Provided passage:
July 3, 2018 at 1:48 pm
A couple of weeks ago, our TempDB size went crazy, claiming more than 100GB of space within about a week. It has continued to steadily grow ever since, until it finally set off a disk free space monitoring warning a couple of days ago.
The script from http://www.sqlservercentral.com/scripts/tempdb/72007/ does not show any consistent session that is hogging space; usually everyone in the list shows zero space.
If I'm to believe the GUI when I ask how much I can shrink the files, something is still blocking off nearly 200GB of tempDB somehow, but when I add up all the usage reported in sys.dm_db_session_space_usage, it only comes to about 8GB.
What else should I be checking?
July 3, 2018 at 3:04 pm
nhansen pcc - Tuesday, July 3, 2018 1:48 PMA couple of weeks ago, our TempDB size went crazy, claiming more than 100GB of space within about a week. It has continued to steadily grow ever since, until it finally set off a disk free space monitoring warning a couple of days ago.The script from http://www.sqlservercentral.com/scripts/tempdb/72007/ does not show any consistent session that is hogging space; usually everyone in the list shows zero space.
If I'm to believe the GUI when I ask how much I can shrink the files, something is still blocking off nearly 200GB of tempDB somehow, but when I add up all the usage reported in sys.dm_db_session_space_usage, it only comes to about 8GB.
What else should I be checking?
It doesn't necessarily need to be active sessions. Did you check for open transactions? You probably want to figure out if this is user objects, internal objects or version store related and then go from there. This article has a query to find those but it also goes through other things that can be using tempdb space.
Monitoring tempdb space usage and scripts for finding queries which are using excessive tempdb space
Sue
July 3, 2018 at 3:10 pm
I'd start with a high level summary of all the things in tempDB before looking for specific sessions:USE tempdb;
SELECT SUM(unallocated_extent_page_count) AS FreePages,
CAST(SUM(unallocated_extent_page_count)/128.0 AS decimal(9,2)) AS FreeSpaceMB,
SUM(version_store_reserved_page_count) AS VersionStorePages,
CAST(SUM(version_store_reserved_page_count)/128.0 AS decimal(9,2)) AS VersionStoreMB,
SUM(internal_object_reserved_page_count) AS InternalObjectPages,
CAST(SUM(internal_object_reserved_page_count)/128.0 AS decimal(9,2)) AS InternalObjectsMB,
SUM(user_object_reserved_page_count) AS UserObjectPages,
CAST(SUM(user_object_reserved_page_count)/128.0 AS decimal(9,2)) AS UserObjectsMB
FROM sys.dm_db_file_space_usage;
Once you know if it's Version Store, Internal Objects, or User Objects then you can dig deeper.

Extracted material:
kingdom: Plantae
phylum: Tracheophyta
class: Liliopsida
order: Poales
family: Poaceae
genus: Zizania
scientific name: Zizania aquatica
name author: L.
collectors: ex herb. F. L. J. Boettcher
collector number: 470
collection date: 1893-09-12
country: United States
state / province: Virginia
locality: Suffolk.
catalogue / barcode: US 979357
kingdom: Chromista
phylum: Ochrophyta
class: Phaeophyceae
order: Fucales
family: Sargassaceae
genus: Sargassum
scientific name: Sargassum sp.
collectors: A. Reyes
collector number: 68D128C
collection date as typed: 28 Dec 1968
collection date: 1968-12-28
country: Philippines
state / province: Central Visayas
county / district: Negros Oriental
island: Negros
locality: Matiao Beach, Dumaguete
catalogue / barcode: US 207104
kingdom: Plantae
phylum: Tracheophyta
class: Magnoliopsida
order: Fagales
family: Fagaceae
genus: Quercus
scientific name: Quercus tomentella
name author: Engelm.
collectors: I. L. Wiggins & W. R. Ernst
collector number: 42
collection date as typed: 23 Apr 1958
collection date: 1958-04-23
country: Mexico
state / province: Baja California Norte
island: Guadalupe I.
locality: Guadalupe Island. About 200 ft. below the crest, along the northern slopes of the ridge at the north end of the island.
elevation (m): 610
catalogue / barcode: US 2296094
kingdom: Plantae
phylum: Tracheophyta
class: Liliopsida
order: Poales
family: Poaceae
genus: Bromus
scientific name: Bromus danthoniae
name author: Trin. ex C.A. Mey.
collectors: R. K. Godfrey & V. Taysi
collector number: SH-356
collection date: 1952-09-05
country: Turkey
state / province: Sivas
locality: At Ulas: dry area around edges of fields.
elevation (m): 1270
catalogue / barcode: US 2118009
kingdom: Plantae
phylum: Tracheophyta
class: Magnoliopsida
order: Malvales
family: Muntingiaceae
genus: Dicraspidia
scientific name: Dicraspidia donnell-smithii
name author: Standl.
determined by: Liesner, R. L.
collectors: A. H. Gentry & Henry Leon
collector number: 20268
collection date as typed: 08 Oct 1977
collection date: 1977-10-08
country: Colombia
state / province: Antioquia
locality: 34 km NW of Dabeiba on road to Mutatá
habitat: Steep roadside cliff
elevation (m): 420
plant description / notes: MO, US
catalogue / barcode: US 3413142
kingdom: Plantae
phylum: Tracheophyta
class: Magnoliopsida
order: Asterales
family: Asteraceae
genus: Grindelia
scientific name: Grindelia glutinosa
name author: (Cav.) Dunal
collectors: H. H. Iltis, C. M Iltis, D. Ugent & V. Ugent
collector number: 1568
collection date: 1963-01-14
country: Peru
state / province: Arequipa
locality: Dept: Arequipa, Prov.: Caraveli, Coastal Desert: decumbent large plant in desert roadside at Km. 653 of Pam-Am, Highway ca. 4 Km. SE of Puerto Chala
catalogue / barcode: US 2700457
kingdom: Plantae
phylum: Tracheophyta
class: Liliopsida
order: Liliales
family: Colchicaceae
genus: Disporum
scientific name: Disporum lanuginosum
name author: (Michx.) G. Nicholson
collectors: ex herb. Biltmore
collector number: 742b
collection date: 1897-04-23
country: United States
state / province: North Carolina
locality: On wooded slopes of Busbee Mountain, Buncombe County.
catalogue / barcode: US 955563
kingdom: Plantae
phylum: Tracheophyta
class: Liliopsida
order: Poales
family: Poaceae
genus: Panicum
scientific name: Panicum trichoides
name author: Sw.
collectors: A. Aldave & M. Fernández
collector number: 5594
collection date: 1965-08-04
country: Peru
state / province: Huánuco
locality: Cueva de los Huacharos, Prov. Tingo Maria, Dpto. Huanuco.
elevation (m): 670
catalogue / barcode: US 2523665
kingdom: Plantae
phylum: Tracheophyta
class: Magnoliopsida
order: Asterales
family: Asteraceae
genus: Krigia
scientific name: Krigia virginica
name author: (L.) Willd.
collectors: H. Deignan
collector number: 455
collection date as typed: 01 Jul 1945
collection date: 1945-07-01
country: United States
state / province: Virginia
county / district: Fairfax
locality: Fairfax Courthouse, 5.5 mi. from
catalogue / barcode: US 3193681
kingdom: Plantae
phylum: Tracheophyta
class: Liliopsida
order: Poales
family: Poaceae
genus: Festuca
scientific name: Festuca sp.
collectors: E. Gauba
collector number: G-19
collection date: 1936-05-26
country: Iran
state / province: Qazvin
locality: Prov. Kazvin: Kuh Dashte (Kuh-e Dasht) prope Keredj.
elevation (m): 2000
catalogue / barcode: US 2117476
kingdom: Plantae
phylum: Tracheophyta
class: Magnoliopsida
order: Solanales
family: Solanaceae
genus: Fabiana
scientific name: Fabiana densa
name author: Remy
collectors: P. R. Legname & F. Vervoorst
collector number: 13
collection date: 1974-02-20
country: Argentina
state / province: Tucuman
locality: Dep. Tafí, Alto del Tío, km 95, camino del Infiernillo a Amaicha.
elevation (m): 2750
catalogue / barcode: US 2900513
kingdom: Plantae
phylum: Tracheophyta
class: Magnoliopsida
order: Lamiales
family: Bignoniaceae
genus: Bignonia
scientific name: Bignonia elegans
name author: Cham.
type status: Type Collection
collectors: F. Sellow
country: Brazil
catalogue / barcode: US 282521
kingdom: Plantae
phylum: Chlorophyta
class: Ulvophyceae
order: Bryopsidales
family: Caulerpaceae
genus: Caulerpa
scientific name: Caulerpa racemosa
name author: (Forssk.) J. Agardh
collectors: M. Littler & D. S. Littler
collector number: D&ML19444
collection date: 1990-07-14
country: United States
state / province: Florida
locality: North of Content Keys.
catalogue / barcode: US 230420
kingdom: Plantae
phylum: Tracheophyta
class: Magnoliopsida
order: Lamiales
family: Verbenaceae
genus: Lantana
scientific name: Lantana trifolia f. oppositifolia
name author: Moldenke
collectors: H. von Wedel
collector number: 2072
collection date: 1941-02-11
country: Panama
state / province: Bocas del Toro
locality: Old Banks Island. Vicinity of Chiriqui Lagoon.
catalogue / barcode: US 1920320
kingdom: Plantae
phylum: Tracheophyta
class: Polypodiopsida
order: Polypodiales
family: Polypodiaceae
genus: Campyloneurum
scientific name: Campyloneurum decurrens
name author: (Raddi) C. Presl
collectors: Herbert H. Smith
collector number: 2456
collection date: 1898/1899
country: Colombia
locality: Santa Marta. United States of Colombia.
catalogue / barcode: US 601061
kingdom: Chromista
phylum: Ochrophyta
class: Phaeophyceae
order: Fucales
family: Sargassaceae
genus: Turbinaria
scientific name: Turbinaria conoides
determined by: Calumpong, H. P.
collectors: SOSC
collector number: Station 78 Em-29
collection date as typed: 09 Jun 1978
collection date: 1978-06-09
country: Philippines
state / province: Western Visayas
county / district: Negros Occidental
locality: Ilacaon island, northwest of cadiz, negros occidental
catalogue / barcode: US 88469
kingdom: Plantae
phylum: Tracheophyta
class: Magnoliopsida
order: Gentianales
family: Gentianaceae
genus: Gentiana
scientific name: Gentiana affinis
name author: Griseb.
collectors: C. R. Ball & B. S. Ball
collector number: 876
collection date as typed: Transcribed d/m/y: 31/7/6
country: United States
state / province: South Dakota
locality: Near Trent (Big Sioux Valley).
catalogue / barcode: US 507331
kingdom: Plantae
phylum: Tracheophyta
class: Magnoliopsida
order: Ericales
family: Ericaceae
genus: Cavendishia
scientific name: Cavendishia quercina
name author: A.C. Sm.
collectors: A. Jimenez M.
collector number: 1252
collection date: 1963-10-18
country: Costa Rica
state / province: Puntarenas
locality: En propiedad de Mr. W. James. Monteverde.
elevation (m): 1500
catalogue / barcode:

About this task:
Please continue the TempDB forum thread after its final sentence.

Output for this exercise:
for version store, try sys.dm_tran_active_snapshot_database_transactions:
https://docs.microsoft.com/en-us/sql/relational-databases/system-dynamic-management-views/sys-dm-tran-active-snapshot-database-transactions-transact-sql?view=sql-server-2017
for user objects or internal objects, maybe try sys.dm_db_session_space_usage:
https://docs.microsoft.com/en-us/sql/relational-databases/system-dynamic-management-views/sys-dm-db-session-space-usage-transact-sql?view=sql-server-2017
July 3, 2018 at 3:35 pm
Thanks for the replies.
Both the query above from Chris and the queries in the thread to which Sue referred indicate that internal objects, user objects, and version store are all quite small (half a GB total). Both queries also now indicate that it is mostly free space, which is contrary to what I was seeing earlier.
So, that relieves some of my concern that I'll exhaust the drive soon.
I did kill off several old sessions from an automated system yesterday, and since it failed to produce the desired change within a few hours, assumed it had done no good. Perhaps one of them took an excessively long time to rollback (shame on me for not checking).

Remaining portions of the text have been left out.